Belajar Berfikir Taktis Dari Film Macgyver

Ilustrasi dari Pixabay


Pagi-pagi kebangun, berita update pagi belum ada. Ya setidaknya pagi ini ga ada berita darurat mendesak yang perlu disiarkan. Film di beberapa stasiun malah ga mendidik (ga berubah juga) judulnya aja bombastis, tertangkapnya kolor hijau. 

Ya udah, film lainnya yang tersedia yaitu film luar seperti Macgyver. Baru tau juga udah season ke 3 aja nich film. Season satu nya ga jelas kapan tayang dan belum selesai menyaksikannya kini yang tersaji season tiga. 

Manusia serba bisa ala Macgyver.
Berada disebuah perjalanan, dengan 3 orang tahanan dibelakang kendaraan Macgyver. Dan ditengah jalan mereka dicegat dengan seorang perempuan yang keluarganya terjebak di sinking hole. 

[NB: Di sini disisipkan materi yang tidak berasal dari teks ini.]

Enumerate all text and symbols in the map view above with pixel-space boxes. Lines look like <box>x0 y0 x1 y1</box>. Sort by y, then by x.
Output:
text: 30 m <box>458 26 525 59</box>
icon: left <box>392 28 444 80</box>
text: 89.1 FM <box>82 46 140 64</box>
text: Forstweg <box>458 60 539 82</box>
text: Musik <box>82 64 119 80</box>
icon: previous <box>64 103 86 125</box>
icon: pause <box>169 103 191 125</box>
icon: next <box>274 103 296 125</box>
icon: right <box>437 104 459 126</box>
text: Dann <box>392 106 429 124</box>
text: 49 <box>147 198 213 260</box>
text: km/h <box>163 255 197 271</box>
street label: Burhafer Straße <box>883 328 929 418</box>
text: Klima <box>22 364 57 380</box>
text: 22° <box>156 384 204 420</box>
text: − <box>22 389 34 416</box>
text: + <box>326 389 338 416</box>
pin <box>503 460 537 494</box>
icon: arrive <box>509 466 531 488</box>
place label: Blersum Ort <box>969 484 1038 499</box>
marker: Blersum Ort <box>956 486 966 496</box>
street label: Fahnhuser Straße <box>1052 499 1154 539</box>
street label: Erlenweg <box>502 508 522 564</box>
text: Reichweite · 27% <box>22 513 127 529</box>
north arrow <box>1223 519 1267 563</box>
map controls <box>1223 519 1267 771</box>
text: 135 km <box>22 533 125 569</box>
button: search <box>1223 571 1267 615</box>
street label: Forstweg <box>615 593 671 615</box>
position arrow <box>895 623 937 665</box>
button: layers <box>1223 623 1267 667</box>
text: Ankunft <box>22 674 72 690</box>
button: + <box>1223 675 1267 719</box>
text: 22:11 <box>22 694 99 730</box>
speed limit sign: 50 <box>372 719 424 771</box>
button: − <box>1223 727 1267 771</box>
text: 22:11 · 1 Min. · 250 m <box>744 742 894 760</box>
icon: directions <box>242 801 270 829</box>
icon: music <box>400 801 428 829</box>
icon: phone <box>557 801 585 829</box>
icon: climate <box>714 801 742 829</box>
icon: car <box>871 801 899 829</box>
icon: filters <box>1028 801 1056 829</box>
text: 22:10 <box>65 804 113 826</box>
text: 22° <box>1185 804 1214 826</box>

Wikipedia mencata bahwa  Sinking hole itu  adalah depresi alami atau  lubang dalam topografi permukaan yang muncul akibat hilangnya lapisan tanah atau bantalan batuan, atau keduanya yang umumnya terjadi akibat aliran air di bawah tanah. Lubang runtuhan memiliki ukuran yang bervariasi dari kurang dari satu meter sampai ratusan  meter dalam diameter dan kedalamannya, dan juga tidak bergantung dari jenis lapisan tanah dan bantalan batuan di atasnya. Pembentukan lubang runtuhan ini dapat terjadi berangsur-angsur atau secara mendadak, berbeda-beda, ditemukan di berbagai tempat di dunia.
 
Tokoh Macgyver sumber Tvline(dot)com
Memang Macgyver akan berlaku bodoh dan mengabaikan keselamatannya sendiri ketika hendak menyelamatkan orang lain. 

Lah yang dia selamatkan kali ini, sekelompok orang yang mau melarikan diri dari sebuah negara ke negara lainnya. Entah kenapa juga di tengah jalan selain bertemu dengan petugas perbatasan yang ditembak oleh guidenya mereka plus terjerembab dalam sinking hole. 

Sementara Macgyver dengan berbagai macam pengetahuan dan kemampuannya berusaha menolong mereka. Mulai dari membuat derek atau semacam crane untuk mengangkat korban yang terjebak di sinking hole. 

Keahlian Macgyver ga berhenti disana, demi menyelamatkan nyawa petugas yang tertembak, ia harus mengeluarkan bubuk mesiu dan menaburkan ke luka tembak si petugas dan memantiknya dengan api sehingga pendarahannya berhenti sementara. 

Edan nich orang, ilmunya ga berhenti disana banyak keahlian dan fisika terapan yang dia tampilkan dan dapat digunakan dalam keseharian. Sebut saja Ethanol (sejenis alkohol) yang ia gunakan sebagai pengganti bahan bakar kendaraan yang sudah habis. Memang hasil pembakarannya tidak sempurna tapi mampu membuat mereka tetap tiba ke tempat tujuan.

Ketebaklah di setiap akhir ceritanya, kan Macgyver dan tim nya selalu menang. Tapi ketimbang menyaksikan film klenik, Macgyver lebih masuk akal.  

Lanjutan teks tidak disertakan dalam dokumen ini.